The first thing human beings had learned about the long-gone Heechee was that they liked to dig tunnels, because examples of their work lay all about under the surface of the planet Venus. And what they had dug the tunnels with was a technological miracle, a field projector that loosened the crystalline structure of rock, converted it to a sort of slurry; that pumped the slurry away and lined the shaft with that dense, hard, blue-gleaming Heechee metal. Such projectors still existed, but not in private hands.
They did, however, seem to be available to the hands of Mr. Luqman’s party ... which implied not only money behind them but influence which implied somebody with muscle in the right places; and from casual remarks dropped in the brief intervals of rest and meals, Walthers suspected that somebody was a man named Robinette Broadhead.
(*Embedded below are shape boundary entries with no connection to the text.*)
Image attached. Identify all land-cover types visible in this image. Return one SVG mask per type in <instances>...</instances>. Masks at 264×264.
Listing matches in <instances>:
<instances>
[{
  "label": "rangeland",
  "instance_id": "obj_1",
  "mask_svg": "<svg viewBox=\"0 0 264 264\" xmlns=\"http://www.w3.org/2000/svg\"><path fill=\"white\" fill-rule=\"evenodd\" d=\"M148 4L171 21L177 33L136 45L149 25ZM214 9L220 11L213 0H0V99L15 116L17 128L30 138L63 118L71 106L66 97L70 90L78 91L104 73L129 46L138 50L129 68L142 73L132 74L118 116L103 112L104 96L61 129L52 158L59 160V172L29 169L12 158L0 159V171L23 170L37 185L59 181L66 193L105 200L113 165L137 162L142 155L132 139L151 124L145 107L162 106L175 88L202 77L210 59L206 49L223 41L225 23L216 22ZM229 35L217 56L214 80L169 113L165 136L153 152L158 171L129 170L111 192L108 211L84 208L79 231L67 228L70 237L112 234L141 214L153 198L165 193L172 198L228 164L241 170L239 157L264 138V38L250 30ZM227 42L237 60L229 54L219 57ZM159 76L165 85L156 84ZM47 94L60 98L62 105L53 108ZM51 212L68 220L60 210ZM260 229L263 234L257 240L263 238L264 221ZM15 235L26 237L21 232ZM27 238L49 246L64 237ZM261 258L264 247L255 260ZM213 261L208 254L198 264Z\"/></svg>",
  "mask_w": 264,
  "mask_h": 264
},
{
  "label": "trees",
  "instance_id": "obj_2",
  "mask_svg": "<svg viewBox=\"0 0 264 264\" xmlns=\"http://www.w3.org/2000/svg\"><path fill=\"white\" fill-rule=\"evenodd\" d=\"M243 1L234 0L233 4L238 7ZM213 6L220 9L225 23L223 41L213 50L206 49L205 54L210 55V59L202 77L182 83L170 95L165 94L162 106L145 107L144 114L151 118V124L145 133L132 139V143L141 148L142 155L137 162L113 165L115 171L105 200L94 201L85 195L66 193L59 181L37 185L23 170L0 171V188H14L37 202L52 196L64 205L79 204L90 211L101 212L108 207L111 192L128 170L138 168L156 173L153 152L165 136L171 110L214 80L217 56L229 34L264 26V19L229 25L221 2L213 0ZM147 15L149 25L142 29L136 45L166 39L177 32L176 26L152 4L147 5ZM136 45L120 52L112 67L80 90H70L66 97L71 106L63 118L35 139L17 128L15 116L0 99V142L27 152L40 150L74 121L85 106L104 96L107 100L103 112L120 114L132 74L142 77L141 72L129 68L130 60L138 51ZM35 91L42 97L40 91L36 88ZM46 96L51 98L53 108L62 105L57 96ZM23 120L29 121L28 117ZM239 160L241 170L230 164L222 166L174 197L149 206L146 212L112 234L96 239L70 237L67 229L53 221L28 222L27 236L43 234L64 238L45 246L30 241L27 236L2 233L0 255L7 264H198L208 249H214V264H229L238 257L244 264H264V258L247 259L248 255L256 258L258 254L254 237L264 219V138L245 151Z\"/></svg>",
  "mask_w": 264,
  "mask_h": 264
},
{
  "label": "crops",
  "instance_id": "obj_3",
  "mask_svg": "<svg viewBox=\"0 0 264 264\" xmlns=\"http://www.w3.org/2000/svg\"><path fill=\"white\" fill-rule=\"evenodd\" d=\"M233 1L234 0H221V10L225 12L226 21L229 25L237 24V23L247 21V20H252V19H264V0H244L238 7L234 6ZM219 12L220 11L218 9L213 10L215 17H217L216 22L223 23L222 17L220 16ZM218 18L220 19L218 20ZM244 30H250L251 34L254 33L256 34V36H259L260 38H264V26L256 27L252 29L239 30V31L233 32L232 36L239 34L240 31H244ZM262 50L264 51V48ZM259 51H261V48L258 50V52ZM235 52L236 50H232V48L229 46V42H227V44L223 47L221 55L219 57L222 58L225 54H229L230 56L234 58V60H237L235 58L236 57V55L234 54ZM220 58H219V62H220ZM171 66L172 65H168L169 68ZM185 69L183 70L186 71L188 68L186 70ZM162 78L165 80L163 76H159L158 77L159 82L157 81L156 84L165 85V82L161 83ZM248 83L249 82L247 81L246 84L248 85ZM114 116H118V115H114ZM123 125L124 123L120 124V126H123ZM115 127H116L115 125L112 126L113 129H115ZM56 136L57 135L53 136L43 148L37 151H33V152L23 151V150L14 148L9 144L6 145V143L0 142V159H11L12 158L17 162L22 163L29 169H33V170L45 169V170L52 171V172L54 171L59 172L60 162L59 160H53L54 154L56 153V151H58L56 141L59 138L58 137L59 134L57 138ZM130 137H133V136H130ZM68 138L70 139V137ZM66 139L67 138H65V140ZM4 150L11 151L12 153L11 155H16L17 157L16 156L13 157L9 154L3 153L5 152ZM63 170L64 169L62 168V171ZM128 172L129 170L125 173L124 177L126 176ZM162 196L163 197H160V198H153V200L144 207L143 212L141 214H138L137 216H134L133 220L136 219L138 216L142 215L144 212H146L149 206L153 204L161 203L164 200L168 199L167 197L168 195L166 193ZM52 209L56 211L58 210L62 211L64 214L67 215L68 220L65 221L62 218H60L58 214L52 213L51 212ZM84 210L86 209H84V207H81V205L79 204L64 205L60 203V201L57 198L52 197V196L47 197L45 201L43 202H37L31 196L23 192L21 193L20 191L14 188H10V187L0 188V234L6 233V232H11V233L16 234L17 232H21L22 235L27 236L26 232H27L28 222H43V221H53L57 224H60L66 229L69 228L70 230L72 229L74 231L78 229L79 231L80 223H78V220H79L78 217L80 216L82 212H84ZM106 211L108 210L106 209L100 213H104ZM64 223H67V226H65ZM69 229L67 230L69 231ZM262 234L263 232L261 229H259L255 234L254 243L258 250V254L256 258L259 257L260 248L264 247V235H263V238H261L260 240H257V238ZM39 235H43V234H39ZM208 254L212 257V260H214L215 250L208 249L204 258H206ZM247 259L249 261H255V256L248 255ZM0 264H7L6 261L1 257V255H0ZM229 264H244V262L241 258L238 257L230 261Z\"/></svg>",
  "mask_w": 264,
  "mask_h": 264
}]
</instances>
The salt dome was definite, the drilling sites were chosen, the main work of the expedition was done. All that remained was checking out a few other possibilities and completing the cross-checks. Even Luqman began to relax, and the talk in the evenings turned to home. Home for all four of them turned out not to be Libya or even Paris. It was Texas, where they averaged 1.75 wives each and about half a dozen children in all. Not very evenly distributed, as far as Walthers could tell, but they were, probably purposely, unclear about details. To try to encourage openness Walthers found himself talking about Dolly. More than he meant to. About her extreme youth. Her career as an entertainer. Her hand puppets. He told them how clever Dolly was, making all the puppets herself-a duck, a puppy, a chimp, a clown. Best of all, a Heechee. Dolly’s Heechee had a receding forehead, a beaked nose, a jutting chin, and eyes that tapered back to the ears like an Egyptian wall painting. In profile the face was almost a single line slanting down-all imaginary, of course, since no one had ever seen a Heechee then.
The youngest Libyan, Fawni, nodded judiciously. “Yes, it is good that a woman should earn money,” he declared.
“It isn’t just the money. It helps keep her active, you know? Even so, I’m afraid she gets pretty bored in Port Hegramet. She really has no one to talk to.”
The one named Shameem also nodded. “Programs,” he advised sagely. “When I had but one wife I bought her several fine programs for company. She particularly liked the ‘Dear Abby’ and the ‘Friends of Fatima,’ I remember.”